While this line of argument has certainly been stimulating, it has had almost nothing to say about money and finance which strangely enough replicates the shortcomings of neoclassical economics. Apart from mentioning the existence of alternative currencies, the diverse economy seems to take place without any money. Furthermore, the distinction between money and currencies is never really acknowledged as well. In fact, the banality of the neoclassical turn lurks even in the literature that does aim to bring together finance and sustainability. Here, finance is still seen as the kind of sector that directs funds to various industries, thus the analyses fall victim to bankers’ own self-understanding when in reality the modern financiers are simply sucking the money out of the economy. While there might be references to entities like cooperative banks or local exchange trading systems, money itself has not been the focal point in these descriptions. This manner of thought so far rather conveniently avoids the fact that most of the economic projects it celebrates still ultimately depend on dollars, euro-dollars or yen-dollars. There hasn’t been a problematization of the difference between public and private money and what the implications of banking policy are for the ordinary people engaged in commercial activity. It has little to say about the fact that most of the taxation policy in the world is skewed overwhelmingly in favour of the Finance, Insurance and Real Estate (FIRE) sectors which simultaneously takes an enormously heavy toll on labour and other productive factors. It has not seriously engaged with the question of interest-bearing debt nor on the existence of securities, commercial paper and other such assets which currently make the world go round. Through its focus and political emphasis on highlighting the agency of various people on a fairly small-scale, it risks overlooking the broader context in which these activities happen. Quite simply – is the US dollar an enabling or a constraining factor in the diverse economy? What kind of change of direction or innovation is happening if the power of banks is never challenged even on a theoretical level? It seems to me that these need to be the next areas of interest for scholars drawing connections between their fields.

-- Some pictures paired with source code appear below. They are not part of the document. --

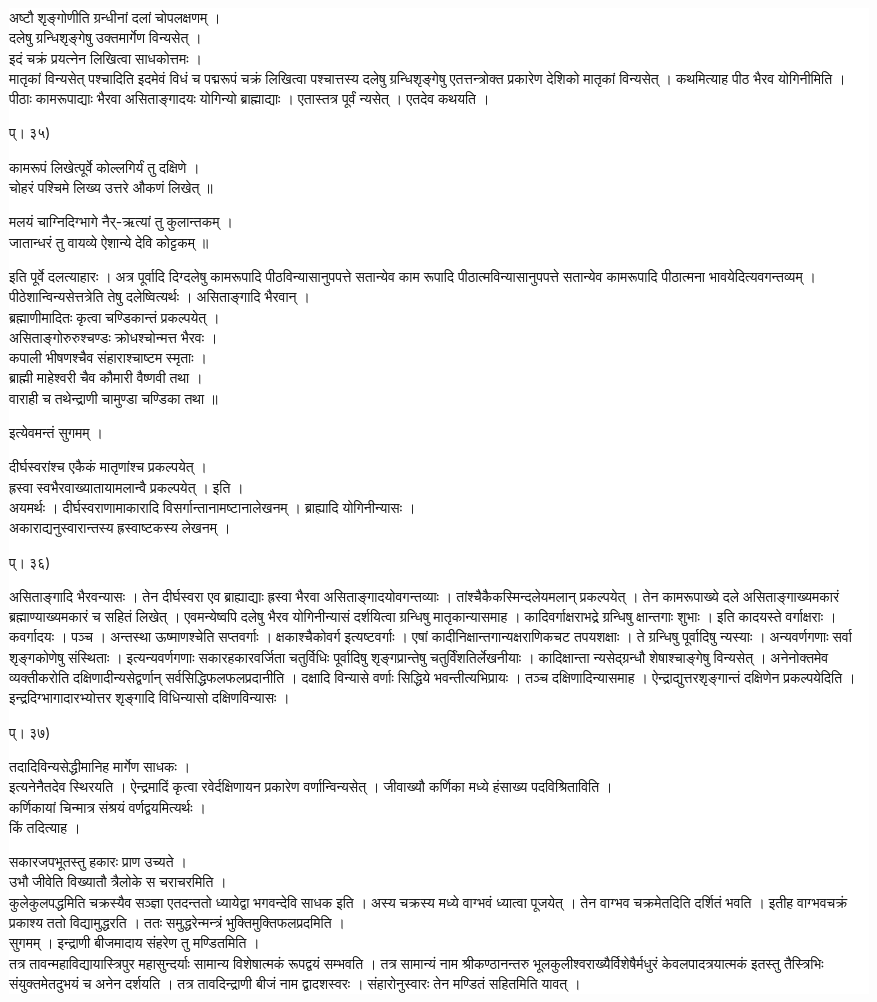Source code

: अष्टौ शृङ्गोणीति ग्रन्धीनां दलां चोपलक्षणम् ।  
दलेषु ग्रन्धिशृङ्गेषु उक्तमार्गेण विन्यसेत् ।  
इदं चक्रं प्रयत्नेन लिखित्वा साधकोत्तमः ।  
मातृकां विन्यसेत् पश्चादिति इदमेवं विधं च पद्मरूपं चक्रं लिखित्वा पश्चात्तस्य दलेषु ग्रन्धिशृङ्गेषु एतत्तन्त्रोक्त प्रकारेण देशिको मातृकां विन्यसेत् । कथमित्याह पीठ भैरव योगिनीमिति । पीठाः कामरूपाद्याः भैरवा असिताङ्गादयः योगिन्यो ब्राह्माद्याः । एतास्तत्र पूर्वं न्यसेत् । एतदेव कथयति ।   
  
प्। ३५)  
  
कामरूपं लिखेत्पूर्वे कोल्लगिर्यं तु दक्षिणे ।  
चोहरं पश्चिमे लिख्य उत्तरे औकणं लिखेत् ॥  
  
मलयं चाग्निदिग्भागे नैर्-ऋत्यां तु कुलान्तकम् ।  
जातान्धरं तु वायव्ये ऐशान्ये देवि कोट्टकम् ॥  
  
इति पूर्वे दलत्याहारः । अत्र पूर्वादि दिग्दलेषु कामरूपादि पीठविन्यासानुपपत्ते सतान्येव काम रूपादि पीठात्मविन्यासानुपपत्ते सतान्येव कामरूपादि पीठात्मना भावयेदित्यवगन्तव्यम् । पीठेशान्विन्यसेत्तत्रेति तेषु दलेष्वित्यर्थः । असिताङ्गादि भैरवान् ।   
ब्रह्माणीमादितः कृत्वा चण्डिकान्तं प्रकल्पयेत् ।  
असिताङ्गोरुरुश्चण्डः क्रोधश्चोन्मत्त भैरवः ।  
कपाली भीषणश्चैव संहाराश्चाष्टम स्मृताः ।  
ब्राह्मी माहेश्वरी चैव कौमारी वैष्णवी तथा ।  
वाराही च तथेन्द्राणी चामुण्डा चण्डिका तथा ॥  
  
इत्येवमन्तं सुगमम् ।  
  
दीर्घस्वरांश्च एकैकं मातृणांश्च प्रकल्पयेत् ।  
ह्रस्वा स्वभैरवाख्यातायामलान्वै प्रकल्पयेत् । इति ।   
अयमर्थः । दीर्घस्वराणामाकारादि विसर्गान्तानामष्टानालेखनम् । ब्राह्यादि योगिनीन्यासः ।   
अकाराद्यनुस्वारान्तस्य ह्रस्वाष्टकस्य लेखनम् ।  
  
प्। ३६)  
  
असिताङ्गादि भैरवन्यासः । तेन दीर्घस्वरा एव ब्राह्याद्याः ह्रस्वा भैरवा असिताङ्गादयोवगन्तव्याः । तांश्चैकैकस्मिन्दलेयमलान् प्रकल्पयेत् । तेन कामरूपाख्ये दले असिताङ्गाख्यमकारं ब्रह्माण्याख्यमकारं च सहितं लिखेत् । एवमन्येष्वपि दलेषु भैरव योगिनीन्यासं दर्शयित्वा ग्रन्धिषु मातृकान्यासमाह । कादिवर्गाक्षराभद्रे ग्रन्धिषु क्षान्तगाः शुभाः । इति कादयस्ते वर्गाक्षराः । कवर्गादयः । पञ्च । अन्तस्था ऊष्माणश्चेति सप्तवर्गाः । क्षकाश्चैकोवर्ग इत्यष्टवर्गाः । एषां कादीनिक्षान्तगान्यक्षराणिकचट तपयशक्षाः । ते ग्रन्धिषु पूर्वादिषु न्यस्याः । अन्यवर्णगणाः सर्वा शृङ्गकोणेषु संस्थिताः । इत्यन्यवर्णगणाः सकारहकारवर्जिता चतुर्विधिः पूर्वादिषु शृङ्गप्रान्तेषु चतुर्विंशतिर्लेखनीयाः । कादिक्षान्ता न्यसेद्ग्रन्धौ शेषाश्चाङ्गेषु विन्यसेत् । अनेनोक्तमेव व्यक्तीकरोति दक्षिणादीन्यसेद्वर्णान् सर्वसिद्धिफलफलप्रदानीति । दक्षादि विन्यासे वर्णाः सिद्धिये भवन्तीत्यभिप्रायः । तञ्च दक्षिणादिन्यासमाह । ऐन्द्राद्युत्तरशृङ्गान्तं दक्षिणेन प्रकल्पयेदिति । इन्द्रदिग्भागादारभ्योत्तर शृङ्गादि विधिन्यासो दक्षिणविन्यासः ।   
  
प्। ३७)  
  
तदादिविन्यसेद्धीमानिह मार्गेण साधकः ।  
इत्यनेनैतदेव स्थिरयति । ऐन्द्रमादिं कृत्वा रवेर्दक्षिणायन प्रकारेण वर्णान्विन्यसेत् । जीवाख्यौ कर्णिका मध्ये हंसाख्य पदविश्रिताविति ।  
कर्णिकायां चिन्मात्र संश्रयं वर्णद्वयमित्यर्थः ।  
किं तदित्याह ।  
  
सकारजपभूतस्तु हकारः प्राण उच्यते ।  
उभौ जीवेति विख्यातौ त्रैलोके स चराचरमिति ।  
कुलेकुलपद्धमिति चक्रस्यैव सञ्ज्ञा एतदन्ततो ध्यायेद्वा भगवन्देवि साधक इति । अस्य चक्रस्य मध्ये वाग्भवं ध्यात्वा पूजयेत् । तेन वाग्भव चक्रमेतदिति दर्शितं भवति । इतीह वाग्भवचक्रं प्रकाश्य ततो विद्यामुद्धरति । ततः समुद्धरेन्मन्त्रं भुक्तिमुक्तिफलप्रदमिति ।   
सुगमम् । इन्द्राणी बीजमादाय संहरेण तु मण्डितमिति ।   
तत्र तावन्महाविद्यायास्त्रिपुर महासुन्दर्याः सामान्य विशेषात्मकं रूपद्वयं सम्भवति । तत्र सामान्यं नाम श्रीकण्ठानन्तरु भूलकुलीश्वराख्यैर्विशेषैर्मधुरं केवलपादत्रयात्मकं इतस्तु तैस्त्रिभिः संयुक्तमेतदुभयं च अनेन दर्शयति । तत्र तावदिन्द्राणी बीजं नाम द्वादशस्वरः । संहारोनुस्वारः तेन मण्डितं सहितमिति यावत् ।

Finally, there is every reason to believe that the financial sector is equally diverse and home to practices that are not necessarily capitalist even though its predatory character does not give much hope for such a belief. Myself, I cannot quite square the co-existence of a sustainable economic paradigm with a class of people legally parasiting upon the labour of others. It is therefore necessary to understand its nuances, the subtle ways in which it infiltrates the dynamics of interaction and to see opportunities in its institutional structure that may be amenable to change.